Tetapi, ketika ketegangan mulai memuncak, cara paling gampang adalah,"Ganyang Cina"nya. Ketika semua suku-suku di atas mulai gontok-gontokan, maka ketika ada yang teriak "Ganyang Cina", maka otomatis semua mata akan memandang ke "Cina" dan pukulan boleh diarahkan ke "Cina" dan secara sosial politik, ini aman, karena tidak akan ada perlawanan balik yang berarti dari suku ini. Demikianlah Orde Baru menjalankan pemerintahannya. Dan kemudian, ditiru pada akhir masa Orde Baru.
Karena ketegangan yang sudah memuncak, semua upaya dilakukan bukan hanya "Ganyang Cina" tetapi sampai mengarah kepada pemerkosaan massal kaum wanita Tionghua. Tetapi kebesaran Tuhan terlihat, para pemain yang mengorbankan Tionghua pada masa itu, kecele. Banyak tokoh pribumi yang tidak setuju dan malahan mengutuk kejahatan pada masa itu. Lalu secara terpaksa Soeharto mundur dan mulailah era Reformasi.

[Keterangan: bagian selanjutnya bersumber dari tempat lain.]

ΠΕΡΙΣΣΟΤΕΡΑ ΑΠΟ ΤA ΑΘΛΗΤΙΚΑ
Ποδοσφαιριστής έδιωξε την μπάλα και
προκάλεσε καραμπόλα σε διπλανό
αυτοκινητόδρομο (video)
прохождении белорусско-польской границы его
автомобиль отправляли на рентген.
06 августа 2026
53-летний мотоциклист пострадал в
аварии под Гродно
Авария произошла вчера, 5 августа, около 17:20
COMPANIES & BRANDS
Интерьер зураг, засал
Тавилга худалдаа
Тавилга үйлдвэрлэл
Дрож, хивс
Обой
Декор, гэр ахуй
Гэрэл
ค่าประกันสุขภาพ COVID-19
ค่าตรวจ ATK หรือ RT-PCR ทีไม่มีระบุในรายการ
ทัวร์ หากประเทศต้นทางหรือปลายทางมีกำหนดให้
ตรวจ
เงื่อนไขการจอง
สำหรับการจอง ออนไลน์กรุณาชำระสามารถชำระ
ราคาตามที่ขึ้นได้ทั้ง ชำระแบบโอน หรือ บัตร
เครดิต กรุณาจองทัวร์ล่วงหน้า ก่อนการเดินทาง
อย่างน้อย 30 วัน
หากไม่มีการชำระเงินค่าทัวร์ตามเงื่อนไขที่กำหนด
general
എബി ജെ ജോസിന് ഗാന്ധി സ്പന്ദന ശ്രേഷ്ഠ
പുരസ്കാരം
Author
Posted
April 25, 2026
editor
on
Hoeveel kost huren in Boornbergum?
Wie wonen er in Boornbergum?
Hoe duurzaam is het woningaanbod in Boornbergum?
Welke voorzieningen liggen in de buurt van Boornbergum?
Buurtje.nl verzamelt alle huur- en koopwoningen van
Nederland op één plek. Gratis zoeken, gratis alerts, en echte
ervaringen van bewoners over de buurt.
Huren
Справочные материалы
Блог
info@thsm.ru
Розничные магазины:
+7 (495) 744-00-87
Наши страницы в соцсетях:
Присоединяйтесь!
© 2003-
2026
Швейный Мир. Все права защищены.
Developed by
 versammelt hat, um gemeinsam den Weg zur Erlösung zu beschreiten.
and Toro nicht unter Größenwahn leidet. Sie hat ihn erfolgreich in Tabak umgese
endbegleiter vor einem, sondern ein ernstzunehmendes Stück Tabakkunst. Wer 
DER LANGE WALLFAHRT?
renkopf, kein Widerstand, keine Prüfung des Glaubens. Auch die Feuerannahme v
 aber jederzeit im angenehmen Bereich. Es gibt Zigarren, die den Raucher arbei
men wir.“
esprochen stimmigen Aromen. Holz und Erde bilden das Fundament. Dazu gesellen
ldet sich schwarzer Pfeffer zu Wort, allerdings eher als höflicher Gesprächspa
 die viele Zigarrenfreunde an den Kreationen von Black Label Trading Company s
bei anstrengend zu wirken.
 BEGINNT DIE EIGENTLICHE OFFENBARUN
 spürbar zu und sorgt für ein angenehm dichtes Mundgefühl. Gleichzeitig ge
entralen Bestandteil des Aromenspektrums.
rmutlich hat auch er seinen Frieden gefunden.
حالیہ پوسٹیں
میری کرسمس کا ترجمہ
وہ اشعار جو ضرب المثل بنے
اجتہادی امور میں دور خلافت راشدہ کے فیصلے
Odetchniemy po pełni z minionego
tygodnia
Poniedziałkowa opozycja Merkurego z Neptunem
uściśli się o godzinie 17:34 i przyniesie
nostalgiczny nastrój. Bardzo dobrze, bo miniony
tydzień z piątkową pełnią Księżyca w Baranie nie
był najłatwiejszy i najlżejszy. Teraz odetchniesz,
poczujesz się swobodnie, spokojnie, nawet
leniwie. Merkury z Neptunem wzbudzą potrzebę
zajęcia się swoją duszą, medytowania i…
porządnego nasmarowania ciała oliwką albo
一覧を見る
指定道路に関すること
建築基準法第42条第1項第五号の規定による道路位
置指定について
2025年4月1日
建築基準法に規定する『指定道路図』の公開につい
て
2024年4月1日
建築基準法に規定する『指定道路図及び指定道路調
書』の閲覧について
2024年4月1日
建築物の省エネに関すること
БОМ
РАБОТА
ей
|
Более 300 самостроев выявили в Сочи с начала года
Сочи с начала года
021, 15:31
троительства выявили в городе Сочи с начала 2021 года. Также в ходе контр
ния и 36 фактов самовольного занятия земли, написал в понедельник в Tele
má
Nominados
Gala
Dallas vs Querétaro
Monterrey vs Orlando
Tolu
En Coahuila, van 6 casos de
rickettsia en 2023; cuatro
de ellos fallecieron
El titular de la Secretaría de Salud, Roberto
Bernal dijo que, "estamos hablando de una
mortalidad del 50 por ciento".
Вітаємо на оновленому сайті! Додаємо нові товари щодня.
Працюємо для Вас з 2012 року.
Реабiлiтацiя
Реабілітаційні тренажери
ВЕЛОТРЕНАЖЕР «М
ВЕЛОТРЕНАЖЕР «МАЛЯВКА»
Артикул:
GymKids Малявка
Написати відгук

Sekarang, kita perlu bertanya pada diri sendiri. Indonesia seperti apa yang kita inginkan? Apakah Indonesia yang ketika rakyatnya bertemu, pasang muka merengut karena berbeda suku dan agama? Apakah Indonesia yang ketika rakyatnya berinteraksi, dalam hatinya penuh dengan prasangka? Ataukah Indonesia, yang ketika kita hidup berdampingan, semua perkataan dan tindakan kita mencerminkan rasa hormat kepada Saudara-Saudara yang lain?Â
Beberapa tahun belakangan ini, Ahok menjadi simbol bangkitnya Nasionalisme Tionghua. Suatu fenomena yang timbul dan menjadi aneh, karena Tionghua sudah mendapat berbagai label negatif selama ini. Kerja kerasnya dan pembelaannya kepada kaum terpinggirkan membuat banyak orang yang terperangah. Meski dalam urusan gusur menggusur, Ahok tidak mau mundur sedikit pun. Tapi, dia menyediakan tempat tinggal pengganti. Dan kemudian, seperti biasa, menjelang Pilkada, diserang dengan label SARA.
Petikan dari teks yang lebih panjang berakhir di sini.